4. For every pair, we get the correlation coefficient, the β coefficient and the p-value from the augmented Dickey–Fuller test (ADF)
5. The qualified pairs are those which have a correlation coefficient greater than 95% and a p-value less than 5%

Let’s do it in R:

# train
train<-log(closePrices[1:220])

# test
test<-log(closePrices[221:252])

# get the correlation of each pair

left_side<-NULL
right_side<-NULL
correlation<-NULL
beta<-NULL
pvalue<-NULL

for (i in 1:length(mySymbols)) {
for (j in 1:length(mySymbols)) {

if (i>j) {
left_side<-c(left_side, mySymbols[i])
right_side<-c(right_side, mySymbols[j])
correlation<-c(correlation, cor(train[,mySymbols[i]], train[,mySymbols[j]]))

# linear regression withoout intercept
m<-lm(train[,mySymbols[i]]~train[,mySymbols[j]]-1)
beta<-c(beta, as.numeric(coef(m)))

# get the mispricings of the spread
sprd<-residuals(m)

}
}

}

df<-data.frame(left_side, right_side, correlation, beta, pvalue)

mypairs<-df%>%filter(pvalue<=0.05, correlation>0.95)%>%arrange(-correlation)
mypairs



From the 435 pairs we kept the 7 pairs above.

## Focus on a Pair

Let’s focus on the NFLX vs AMZN pair which are the Netflix and Amazon stocks respectively. Our strategy is when the spread diverges from 0 to go long with NFLX (buy) and to short with AMZN (sell) hoping that the spread will converge again to its mean which is 0. Let’s plot the spread on the train dataset:

Train Dataset

myspread<-train[,"NFLX"]-0.7739680*train[,"AMZN"]
plot(myspread, main = "NFLX vs AMZN")



Analyzing the spread, we can define trading signals for when to open a position and when to close.

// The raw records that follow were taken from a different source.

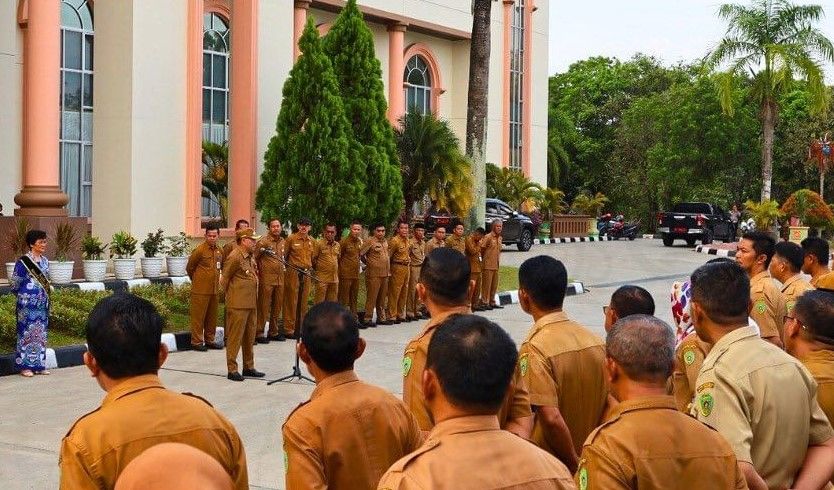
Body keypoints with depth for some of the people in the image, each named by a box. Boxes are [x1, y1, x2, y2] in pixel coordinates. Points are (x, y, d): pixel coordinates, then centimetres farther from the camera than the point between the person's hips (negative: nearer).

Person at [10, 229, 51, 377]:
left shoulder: (45, 261, 10)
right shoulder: (23, 262, -11)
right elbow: (14, 283, -6)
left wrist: (49, 288, 7)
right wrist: (22, 297, 1)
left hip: (42, 303, 7)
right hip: (27, 304, -7)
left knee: (41, 333, 9)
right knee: (27, 333, -2)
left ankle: (39, 364, 16)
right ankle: (25, 366, 5)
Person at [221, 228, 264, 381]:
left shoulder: (250, 256, 12)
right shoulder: (234, 257, -15)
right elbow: (224, 279, -8)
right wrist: (231, 294, 2)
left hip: (252, 303, 9)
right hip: (238, 304, -9)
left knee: (250, 337, 15)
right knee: (235, 337, -3)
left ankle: (249, 367, 24)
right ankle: (232, 370, 1)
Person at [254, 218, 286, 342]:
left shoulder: (282, 241, 13)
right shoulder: (263, 241, -9)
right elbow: (254, 258, -8)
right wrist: (259, 271, -8)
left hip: (280, 279, 7)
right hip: (266, 279, -7)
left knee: (277, 307, 11)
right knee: (263, 307, -3)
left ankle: (274, 332, 21)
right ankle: (259, 333, 2)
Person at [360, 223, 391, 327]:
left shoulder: (385, 241, 13)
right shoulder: (370, 241, -10)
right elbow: (361, 254, -12)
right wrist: (368, 262, 2)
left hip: (385, 273, 7)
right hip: (374, 274, -7)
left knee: (382, 297, 13)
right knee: (371, 297, -4)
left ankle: (381, 318, 21)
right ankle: (367, 319, 1)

We can use the quantiles or 3 standard deviations. For simplicity, let’s consider that our trading signals are 0.04 and -0.04 respectively. The strategy is the following:

• When the spread is above 0.04, then we sell the spread which means that we sell the NFLX and we buy AMZN
• Whenever the spread converges again to 0, then we close our position.

Test Dataset

Let’s have a look at the spread on the test dataset:

myspread<-test[,"NFLX"]-0.7739680*test[,"AMZN"]
plot(myspread, main = "NFLX vs AMZN")



As we can see, on the 13th of November the spread was below -004 and as expected it converged to its mean on the 7th of December.

## Conclusion

Pairs trading is a strategy that can be applied in both bearish and bullish markets. It is not a risk-free strategy since it is possible for one pair to never converge to its mean. Moreover, when we backtest the pairs trading strategies, we need to assume that the short selling is allowed and to take into consideration the transaction cost and the short-selling fees.